Recuerdos… El río bajo el sol de Castilla. Damián niño lanzando la caña, torpe, y pescando su primer pez. Su grito de alegría, el padre que sonríe con orgullo.
Primer día de colegio. Damián está nervioso, la mano que sostiene las flores tiembla. Pero el padre está cerca. El miedo se vuelve pequeño.
Verano ardiente. Damián pedalea por primera vez. El brusco giro, el accidente, rodillas y codo sangrando. Llora como un ternero. El padre corre hacia él, lo recoge, lo abraza fuerte y lo lleva a casa. Allí le limpia las heridas con agua oxigenada, sopla despacio, sonríe.
No pasa nada, hijo. Antes de casarte ya estará curado. Esto no es grave.
Graduación. Fiesta. Primer trago. Por la mañana, la conversación seria con el padre:
Hijo, esto no te hará hombre. Serás hombre por tus actos, por tu carácter, no por esta porquería. ¿Has entendido?
Damián asiente deprisa, avergonzado.
Y más recuerdos. Damián consigue entrar en la Universidad Complutense. El padre, siempre pendiente, desvela noches enteras, permanece bajo las puertas del aula. Vio el nombre de su hijo en la lista de admitidos, se llevó la mano al pecho. Damián y su madre corrieron hacia él, pero él los detuvo con la mirada.
La madre aún vivía Se fue al año siguiente, en silencio, rápido, discreta. En el cementerio, después de que todos se marcharan, padre e hijo permanecieron bajo la lluvia mucho tiempo. En ese momento, Damián fue quien le cogió la mano:
Papá, vámonos ya
Cómo deseó entonces decirle, como el padre antes, que todo pasaría, que aquello no era nada. Pero no supo, él no podía como el padre Tras el funeral, el viejo se doblegó, parecía que el peso de la pena lo encorvaba para siempre. Ya estaba mayor; Damián era el hijo tardío, tenía una hermana mayor, Alma, que vivía en Santander, y sólo se habían visto un par de veces. Era el pasado del padre, su otra familia, su dolida historia. Su madre y él nacieron cuando el padre rozaba los cincuenta.

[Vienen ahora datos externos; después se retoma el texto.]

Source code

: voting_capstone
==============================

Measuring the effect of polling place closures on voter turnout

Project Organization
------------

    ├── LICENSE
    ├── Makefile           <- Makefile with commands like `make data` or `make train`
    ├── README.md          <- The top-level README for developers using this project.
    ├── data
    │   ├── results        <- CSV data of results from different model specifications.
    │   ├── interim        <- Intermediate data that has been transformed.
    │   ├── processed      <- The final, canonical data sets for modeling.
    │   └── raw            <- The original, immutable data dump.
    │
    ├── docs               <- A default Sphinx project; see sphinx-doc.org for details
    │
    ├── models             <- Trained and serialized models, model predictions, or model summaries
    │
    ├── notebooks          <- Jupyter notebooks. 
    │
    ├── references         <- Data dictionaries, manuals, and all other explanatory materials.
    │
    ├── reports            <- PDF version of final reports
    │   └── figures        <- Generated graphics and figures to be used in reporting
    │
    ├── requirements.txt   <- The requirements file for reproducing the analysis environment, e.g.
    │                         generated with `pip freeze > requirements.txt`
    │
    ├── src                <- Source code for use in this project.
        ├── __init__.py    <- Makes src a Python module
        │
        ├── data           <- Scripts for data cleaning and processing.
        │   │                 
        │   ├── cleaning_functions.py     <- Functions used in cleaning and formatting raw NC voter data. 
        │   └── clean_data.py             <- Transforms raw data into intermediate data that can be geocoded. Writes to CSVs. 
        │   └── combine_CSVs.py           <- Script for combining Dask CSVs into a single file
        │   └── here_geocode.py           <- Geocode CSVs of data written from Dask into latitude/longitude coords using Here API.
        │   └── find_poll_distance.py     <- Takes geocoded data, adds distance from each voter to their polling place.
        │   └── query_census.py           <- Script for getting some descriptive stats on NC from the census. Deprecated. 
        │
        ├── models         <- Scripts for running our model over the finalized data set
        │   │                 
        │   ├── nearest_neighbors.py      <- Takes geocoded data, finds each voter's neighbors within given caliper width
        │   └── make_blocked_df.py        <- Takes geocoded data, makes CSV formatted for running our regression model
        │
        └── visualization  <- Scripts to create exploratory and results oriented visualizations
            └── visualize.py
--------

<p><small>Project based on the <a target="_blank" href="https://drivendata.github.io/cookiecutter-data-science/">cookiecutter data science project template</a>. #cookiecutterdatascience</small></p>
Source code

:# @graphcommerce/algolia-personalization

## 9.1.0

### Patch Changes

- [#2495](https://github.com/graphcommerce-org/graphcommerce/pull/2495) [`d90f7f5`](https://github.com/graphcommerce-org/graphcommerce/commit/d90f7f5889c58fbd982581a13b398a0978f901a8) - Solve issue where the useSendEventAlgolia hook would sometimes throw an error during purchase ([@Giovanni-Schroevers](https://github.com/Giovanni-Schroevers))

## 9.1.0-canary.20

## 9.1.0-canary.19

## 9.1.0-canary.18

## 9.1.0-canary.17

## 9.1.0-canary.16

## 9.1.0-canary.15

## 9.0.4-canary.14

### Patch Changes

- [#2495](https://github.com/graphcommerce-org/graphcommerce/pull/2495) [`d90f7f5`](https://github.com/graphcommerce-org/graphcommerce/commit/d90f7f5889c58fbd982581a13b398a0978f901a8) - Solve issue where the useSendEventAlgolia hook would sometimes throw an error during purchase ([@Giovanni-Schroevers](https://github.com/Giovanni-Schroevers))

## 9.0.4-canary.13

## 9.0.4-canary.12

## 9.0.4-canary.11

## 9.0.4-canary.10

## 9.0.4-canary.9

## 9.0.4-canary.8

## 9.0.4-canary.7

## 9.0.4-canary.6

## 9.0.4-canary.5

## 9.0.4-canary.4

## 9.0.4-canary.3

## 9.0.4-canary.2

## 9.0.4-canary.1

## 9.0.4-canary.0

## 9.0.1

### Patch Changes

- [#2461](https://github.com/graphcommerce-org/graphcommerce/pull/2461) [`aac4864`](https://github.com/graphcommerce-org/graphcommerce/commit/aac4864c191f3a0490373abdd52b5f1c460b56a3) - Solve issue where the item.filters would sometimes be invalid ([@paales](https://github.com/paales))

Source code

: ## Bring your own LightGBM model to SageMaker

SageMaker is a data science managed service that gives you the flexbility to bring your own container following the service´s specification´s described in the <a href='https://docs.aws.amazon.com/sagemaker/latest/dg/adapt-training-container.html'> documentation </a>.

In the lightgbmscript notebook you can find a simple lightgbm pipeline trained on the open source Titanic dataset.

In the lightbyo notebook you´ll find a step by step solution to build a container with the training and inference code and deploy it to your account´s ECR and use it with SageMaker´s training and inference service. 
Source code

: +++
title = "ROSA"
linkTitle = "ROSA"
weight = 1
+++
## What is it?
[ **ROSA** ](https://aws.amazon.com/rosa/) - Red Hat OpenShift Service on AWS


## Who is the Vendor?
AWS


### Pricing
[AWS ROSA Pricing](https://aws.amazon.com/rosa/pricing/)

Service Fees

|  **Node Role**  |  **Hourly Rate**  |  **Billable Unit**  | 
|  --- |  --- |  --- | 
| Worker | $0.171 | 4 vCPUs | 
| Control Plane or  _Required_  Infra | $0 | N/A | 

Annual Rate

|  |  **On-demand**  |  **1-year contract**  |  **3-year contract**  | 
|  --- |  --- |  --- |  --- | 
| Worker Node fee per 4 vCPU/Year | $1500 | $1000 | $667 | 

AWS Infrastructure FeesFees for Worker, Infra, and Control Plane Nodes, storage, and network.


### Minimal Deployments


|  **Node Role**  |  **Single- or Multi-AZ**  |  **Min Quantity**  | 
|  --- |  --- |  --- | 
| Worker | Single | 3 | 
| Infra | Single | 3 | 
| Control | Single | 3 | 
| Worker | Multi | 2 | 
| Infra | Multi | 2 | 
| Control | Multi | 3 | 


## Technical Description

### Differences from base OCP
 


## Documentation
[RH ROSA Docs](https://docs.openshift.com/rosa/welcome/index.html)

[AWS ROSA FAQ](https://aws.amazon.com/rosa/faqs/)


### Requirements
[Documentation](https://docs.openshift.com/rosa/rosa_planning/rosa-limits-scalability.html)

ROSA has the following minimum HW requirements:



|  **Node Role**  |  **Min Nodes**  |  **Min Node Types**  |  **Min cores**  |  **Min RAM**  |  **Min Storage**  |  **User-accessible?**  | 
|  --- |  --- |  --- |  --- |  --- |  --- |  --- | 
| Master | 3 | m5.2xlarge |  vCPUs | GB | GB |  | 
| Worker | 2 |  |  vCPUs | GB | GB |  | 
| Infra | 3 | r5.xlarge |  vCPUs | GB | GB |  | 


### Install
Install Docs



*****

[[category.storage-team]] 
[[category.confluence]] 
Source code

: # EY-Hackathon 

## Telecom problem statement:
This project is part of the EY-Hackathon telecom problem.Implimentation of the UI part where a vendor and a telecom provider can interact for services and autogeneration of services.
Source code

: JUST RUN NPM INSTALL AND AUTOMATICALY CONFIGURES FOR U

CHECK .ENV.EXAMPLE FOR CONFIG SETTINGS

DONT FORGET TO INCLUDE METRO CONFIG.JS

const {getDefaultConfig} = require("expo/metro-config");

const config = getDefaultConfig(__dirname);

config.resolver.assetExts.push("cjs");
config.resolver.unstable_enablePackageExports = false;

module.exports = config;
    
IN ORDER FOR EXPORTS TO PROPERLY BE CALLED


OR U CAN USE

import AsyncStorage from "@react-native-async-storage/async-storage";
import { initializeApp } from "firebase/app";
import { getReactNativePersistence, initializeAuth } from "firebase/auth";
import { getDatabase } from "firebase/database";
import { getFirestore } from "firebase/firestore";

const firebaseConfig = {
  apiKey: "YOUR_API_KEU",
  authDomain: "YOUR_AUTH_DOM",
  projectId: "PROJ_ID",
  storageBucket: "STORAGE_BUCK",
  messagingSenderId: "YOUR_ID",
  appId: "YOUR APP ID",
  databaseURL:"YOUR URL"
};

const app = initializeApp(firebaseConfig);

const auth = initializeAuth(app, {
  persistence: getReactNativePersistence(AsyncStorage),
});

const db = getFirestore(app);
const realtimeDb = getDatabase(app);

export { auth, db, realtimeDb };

Estruendos de memoria como relámpagos, el corazón de Damián se llenó de dolor, tuvo que masajearse el pecho; como hacía su padre, como aquel día
Damián estudió y se fue a Madrid, consiguió empleo en una prestigiosa empresa como ingeniero, conoció a Jimena. Presentaron papeles para casarse. Era feliz, estaba enamorado. Hacía mucho que no veía a su padre, solo lo llamaba. El padre siempre respondía igual:
Estoy muy bien, hijo, fenomenal. Me apaño, no estoy tan viejo, hombre. ¿La boda? ¡Me encantará ir! Por supuesto que iré.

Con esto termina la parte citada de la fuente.